Family Liaison Officer DC Beth Chamberlain wird als Opferschutzbeamtin gemeinsam mit einem Kollegen zur Betreuung der Familie eingesetzt. Da meldet sich Sara Swift, die ebenfalls behauptet, mit ihren beiden Kindern die Familie des Cameron Swift zu sein. Obwohl auch sie nicht mit Cameron verheiratet ist, hat sie seinen Namen angenommen. Die beiden Familienbetreuer teilen sich auf, Beth wird zur Betreuung der zweiten Familie abgeordnet.

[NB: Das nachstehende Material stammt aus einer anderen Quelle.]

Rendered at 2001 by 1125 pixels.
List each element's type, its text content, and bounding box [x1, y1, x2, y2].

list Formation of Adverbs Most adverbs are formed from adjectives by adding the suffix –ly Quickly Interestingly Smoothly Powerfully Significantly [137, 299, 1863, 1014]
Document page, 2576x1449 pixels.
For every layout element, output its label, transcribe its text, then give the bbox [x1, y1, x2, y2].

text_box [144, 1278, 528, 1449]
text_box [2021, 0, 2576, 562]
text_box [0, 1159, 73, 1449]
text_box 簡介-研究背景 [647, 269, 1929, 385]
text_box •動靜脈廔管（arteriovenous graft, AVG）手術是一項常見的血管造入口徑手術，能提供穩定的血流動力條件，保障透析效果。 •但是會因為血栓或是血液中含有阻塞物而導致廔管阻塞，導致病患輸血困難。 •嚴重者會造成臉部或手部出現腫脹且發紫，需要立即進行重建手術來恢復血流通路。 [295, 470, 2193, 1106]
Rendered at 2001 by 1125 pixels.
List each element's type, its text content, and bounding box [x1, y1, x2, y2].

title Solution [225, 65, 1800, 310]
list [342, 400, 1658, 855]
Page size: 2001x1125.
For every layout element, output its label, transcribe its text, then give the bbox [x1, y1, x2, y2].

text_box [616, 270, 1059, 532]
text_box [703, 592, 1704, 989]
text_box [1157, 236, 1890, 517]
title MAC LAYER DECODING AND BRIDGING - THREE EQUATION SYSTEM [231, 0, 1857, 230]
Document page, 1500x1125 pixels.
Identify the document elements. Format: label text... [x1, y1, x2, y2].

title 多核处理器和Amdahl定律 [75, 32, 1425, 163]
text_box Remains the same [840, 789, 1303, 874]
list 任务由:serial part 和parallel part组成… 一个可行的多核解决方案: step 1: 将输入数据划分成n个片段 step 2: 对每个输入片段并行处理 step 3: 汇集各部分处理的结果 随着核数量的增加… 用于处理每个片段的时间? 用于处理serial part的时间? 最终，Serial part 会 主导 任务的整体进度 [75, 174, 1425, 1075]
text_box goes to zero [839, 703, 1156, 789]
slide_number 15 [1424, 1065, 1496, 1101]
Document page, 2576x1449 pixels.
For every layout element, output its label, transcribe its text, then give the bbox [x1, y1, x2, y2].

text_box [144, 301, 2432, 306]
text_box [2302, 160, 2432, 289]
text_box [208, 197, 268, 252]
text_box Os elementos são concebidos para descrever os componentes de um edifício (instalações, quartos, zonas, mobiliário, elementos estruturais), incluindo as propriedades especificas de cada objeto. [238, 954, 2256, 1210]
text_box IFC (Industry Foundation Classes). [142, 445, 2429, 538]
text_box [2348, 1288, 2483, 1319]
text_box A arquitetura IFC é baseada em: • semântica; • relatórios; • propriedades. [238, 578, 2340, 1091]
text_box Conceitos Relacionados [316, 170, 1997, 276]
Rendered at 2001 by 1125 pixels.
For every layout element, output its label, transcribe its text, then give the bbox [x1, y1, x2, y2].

Es ist ein Leben, das auf eine oder auch mehrere Lügen aufgebaut wurde und durch den Mord wie ein Kartenhaus in sich zusammenfällt. Was vermutlich aber auch sonst passiert wäre. Denn im Verlauf der Geschichte erfährt man immer mehr, wie eng es für Cameron eigentlich gerade geworden ist.

Meine Meinung:

Jane Isaac hat eine komplexe aber gut durchdachte Story entwickelt, die dem Leser allerhand Rätsel aufgibt. In flüssiger, leicht lesbarer Erzählweise entwickelt sie eine Geschichte, die nicht unrealistisch erscheint. Den Mörder entlarvt sie erst sehr spät. Hinweise auf ihn sind zwar irgendwo im Buch versteckt, man muss aber schon sehr genau hinsehen und nachdenken, darf gewisse Aspekte nicht aus dem Auge verlieren.

Die Figuren hat sie gut charakterisiert und beschrieben. Beth, die alles für ihre Schwester Eden und ihre Nichte Lilly tun würde und ausgerechnet durch Eden in Bedrängnis gerät, Nick, ihr Vorgesetzter, mit dem sie ein mehr oder weniger lockeres Verhältnis pflegt, Monika und Sara, die beiden Frauen, die eine ruhig, die andere aufbrausend – sie sind alle Charaktere, die es überall gibt, denen man jederzeit begegnen könnte. Und auch das Opfer, Cameron, ist interessant zu betrachten. Könnte so ein Mensch auch in unserem näheren Umfeld leben? Ich denke schon. Bigamie oder auch die Beziehung zu zwei Partnern ist nicht ungewöhnlich. Und etwas zu vertuschen hat so mancher gute Bürger.

Fazit:

Das Buch „Die letzte Lüge des Cameron Smith“ ist gut zu lesen. Man kommt gut in die Geschichte hinein, der Spannungsbogen steigt gleich zu Beginn an und hält bis zum Schluss, die Handlung ist nicht zu kompliziert verwoben, die Autorin verliert sich nicht in Nebengeschichten, die mit der eigentlichen Geschehen nichts zu tun haben. Ich hatte den Roman in kürzester Zeit durch. Von mir gibt es dafür eine absolute Leseempfehlung.

Das Buch „Die letzte Lüge des Cameron Swift“ von Jane Isaac wurde mir von www.digitalpublishers.de kosten- und bedingungslos zur Verfügung gestellt, was meine Bewertung nicht beeinflusst hat.